Superlatives and similar expressions should also be avoided:

  • Perfect
  • Wonderful
  • Essential
  • Safest
  • Guaranteed

“But… I never use these words and my emails still get blocked”

The spam filter meshes are very narrow. Their goal is to crush spam but they’re not 100% accurate. Sometimes, legitimate emails also end up in the spam folder.

But reader involvement does play an important role in email delivery rates. The providers take the history of recipients’ behavior into consideration when they screen incoming messages. If subscribers read your emails frequently, those emails are less likely to end up in spam.

On the other hand, if your contact list contains many email accounts that haven’t been used for a long time, your delivery rate is likely to fall.
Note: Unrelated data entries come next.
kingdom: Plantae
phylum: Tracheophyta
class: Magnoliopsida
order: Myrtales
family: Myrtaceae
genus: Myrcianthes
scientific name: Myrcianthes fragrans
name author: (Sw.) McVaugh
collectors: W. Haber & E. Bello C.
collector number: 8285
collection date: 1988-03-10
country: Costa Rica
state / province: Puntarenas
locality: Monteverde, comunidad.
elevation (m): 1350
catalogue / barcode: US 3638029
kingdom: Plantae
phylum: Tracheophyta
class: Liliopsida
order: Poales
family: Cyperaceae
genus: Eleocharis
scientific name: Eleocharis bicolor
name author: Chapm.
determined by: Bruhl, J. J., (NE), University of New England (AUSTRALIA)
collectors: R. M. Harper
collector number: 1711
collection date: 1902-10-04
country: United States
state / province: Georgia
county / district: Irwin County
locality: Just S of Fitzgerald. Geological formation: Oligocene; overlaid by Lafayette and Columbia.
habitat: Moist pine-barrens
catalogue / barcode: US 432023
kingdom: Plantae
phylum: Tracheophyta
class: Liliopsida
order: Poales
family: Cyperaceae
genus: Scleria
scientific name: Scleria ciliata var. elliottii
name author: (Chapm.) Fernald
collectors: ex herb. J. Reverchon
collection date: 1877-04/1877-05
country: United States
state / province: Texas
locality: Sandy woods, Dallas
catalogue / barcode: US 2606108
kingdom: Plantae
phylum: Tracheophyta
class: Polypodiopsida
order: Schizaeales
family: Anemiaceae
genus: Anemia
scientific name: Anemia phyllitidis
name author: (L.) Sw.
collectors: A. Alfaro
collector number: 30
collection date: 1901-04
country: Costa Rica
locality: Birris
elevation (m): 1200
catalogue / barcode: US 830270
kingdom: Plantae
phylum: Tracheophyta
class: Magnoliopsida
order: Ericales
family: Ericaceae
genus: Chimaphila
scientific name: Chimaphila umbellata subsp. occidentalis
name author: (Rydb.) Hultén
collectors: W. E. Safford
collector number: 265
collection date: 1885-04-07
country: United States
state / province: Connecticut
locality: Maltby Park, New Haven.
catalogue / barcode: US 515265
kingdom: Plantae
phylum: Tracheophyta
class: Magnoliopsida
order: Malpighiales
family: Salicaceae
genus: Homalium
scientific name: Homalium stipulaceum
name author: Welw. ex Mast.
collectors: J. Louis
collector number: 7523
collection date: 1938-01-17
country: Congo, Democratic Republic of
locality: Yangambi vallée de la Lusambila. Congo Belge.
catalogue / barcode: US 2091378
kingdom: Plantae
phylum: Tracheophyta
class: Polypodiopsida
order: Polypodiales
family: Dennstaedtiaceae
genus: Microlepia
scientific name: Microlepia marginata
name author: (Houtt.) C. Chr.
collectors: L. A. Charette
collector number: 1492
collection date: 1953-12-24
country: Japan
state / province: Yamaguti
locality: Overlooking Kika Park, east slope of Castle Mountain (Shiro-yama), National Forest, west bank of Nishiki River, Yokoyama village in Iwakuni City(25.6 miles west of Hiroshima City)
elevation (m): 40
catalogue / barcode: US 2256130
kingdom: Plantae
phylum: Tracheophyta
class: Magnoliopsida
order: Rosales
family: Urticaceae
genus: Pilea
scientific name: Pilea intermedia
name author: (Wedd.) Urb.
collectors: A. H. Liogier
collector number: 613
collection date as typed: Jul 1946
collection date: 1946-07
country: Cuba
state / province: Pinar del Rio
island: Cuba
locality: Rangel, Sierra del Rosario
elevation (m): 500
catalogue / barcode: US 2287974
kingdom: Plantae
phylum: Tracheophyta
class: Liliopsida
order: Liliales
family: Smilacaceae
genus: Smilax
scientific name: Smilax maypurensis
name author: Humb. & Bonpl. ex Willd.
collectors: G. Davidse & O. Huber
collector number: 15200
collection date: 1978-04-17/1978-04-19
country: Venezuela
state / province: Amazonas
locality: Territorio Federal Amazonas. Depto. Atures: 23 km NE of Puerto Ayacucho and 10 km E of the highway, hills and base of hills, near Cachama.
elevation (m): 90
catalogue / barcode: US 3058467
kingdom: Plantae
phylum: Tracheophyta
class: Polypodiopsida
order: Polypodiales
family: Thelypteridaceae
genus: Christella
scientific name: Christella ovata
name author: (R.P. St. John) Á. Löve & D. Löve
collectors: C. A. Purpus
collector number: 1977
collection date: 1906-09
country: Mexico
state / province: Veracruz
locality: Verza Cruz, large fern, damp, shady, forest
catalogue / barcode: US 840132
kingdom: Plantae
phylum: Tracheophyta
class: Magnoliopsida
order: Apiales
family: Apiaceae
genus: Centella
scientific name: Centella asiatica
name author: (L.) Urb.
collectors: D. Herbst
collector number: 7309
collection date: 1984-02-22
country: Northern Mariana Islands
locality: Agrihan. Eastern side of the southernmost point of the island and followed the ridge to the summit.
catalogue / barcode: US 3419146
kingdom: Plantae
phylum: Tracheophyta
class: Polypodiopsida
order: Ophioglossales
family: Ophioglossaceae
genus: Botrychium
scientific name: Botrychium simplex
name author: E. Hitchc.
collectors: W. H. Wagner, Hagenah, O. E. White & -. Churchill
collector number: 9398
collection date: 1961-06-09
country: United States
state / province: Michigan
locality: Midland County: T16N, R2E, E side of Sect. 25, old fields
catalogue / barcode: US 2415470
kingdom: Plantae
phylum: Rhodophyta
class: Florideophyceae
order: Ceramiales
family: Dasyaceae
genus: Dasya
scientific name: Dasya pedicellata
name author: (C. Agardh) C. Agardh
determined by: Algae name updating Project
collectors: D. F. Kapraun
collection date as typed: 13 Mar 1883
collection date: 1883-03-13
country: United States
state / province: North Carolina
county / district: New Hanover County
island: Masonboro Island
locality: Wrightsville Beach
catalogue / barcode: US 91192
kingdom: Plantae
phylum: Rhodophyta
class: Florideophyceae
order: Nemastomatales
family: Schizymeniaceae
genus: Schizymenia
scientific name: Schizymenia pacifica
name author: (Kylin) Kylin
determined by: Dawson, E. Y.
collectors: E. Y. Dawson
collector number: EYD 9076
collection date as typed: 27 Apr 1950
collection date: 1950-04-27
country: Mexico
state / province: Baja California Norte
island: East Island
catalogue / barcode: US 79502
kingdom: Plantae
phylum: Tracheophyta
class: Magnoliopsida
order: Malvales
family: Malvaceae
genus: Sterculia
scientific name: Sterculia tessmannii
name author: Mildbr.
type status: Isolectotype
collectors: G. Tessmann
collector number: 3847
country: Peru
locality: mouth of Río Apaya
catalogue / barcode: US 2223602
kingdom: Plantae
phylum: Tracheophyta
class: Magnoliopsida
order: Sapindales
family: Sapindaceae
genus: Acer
8 Tips for Better Delivery Rates

A few common sense rules can help to make sure that your delivery rates stay high and your emails reach your subscribers:

  1. Don’t spoil your IP address reputation. Even a single email could harm your reputation and decrease your delivery rate;
  2. Get permission from contacts before sending emails. That’s not as hard as it sounds. Creating and using registration forms is easy, and social networks have some great tools too;
  3. Create engaging, newsletter content. Put in the effort to make your content interesting so that the actions of your recipients keep you safe;
  4. Make your emails recognizable and unique with the customization possibilities offered by Emailchef;
  5. Keep contact lists clean. Remove inactive and bouncing email addresses;
  6. Avoid deceptive newsletter subjects and subject lines that aren’t related to the content of the message;
  7. Always include the unsubscribe link in the email footer;
  8. Make sure that the newsletter is responsive on various devices, does not contain unusual or unreadable fonts, that the images are optimized, that the HTML code of the message is “clean,” and that the email is never composed of a single image (even “Best Wishes” postcards).

Finally, to stop legitimate emails ending up in spam anyway, contact the recipients directly and ask them to remove your newsletters from the spam folder.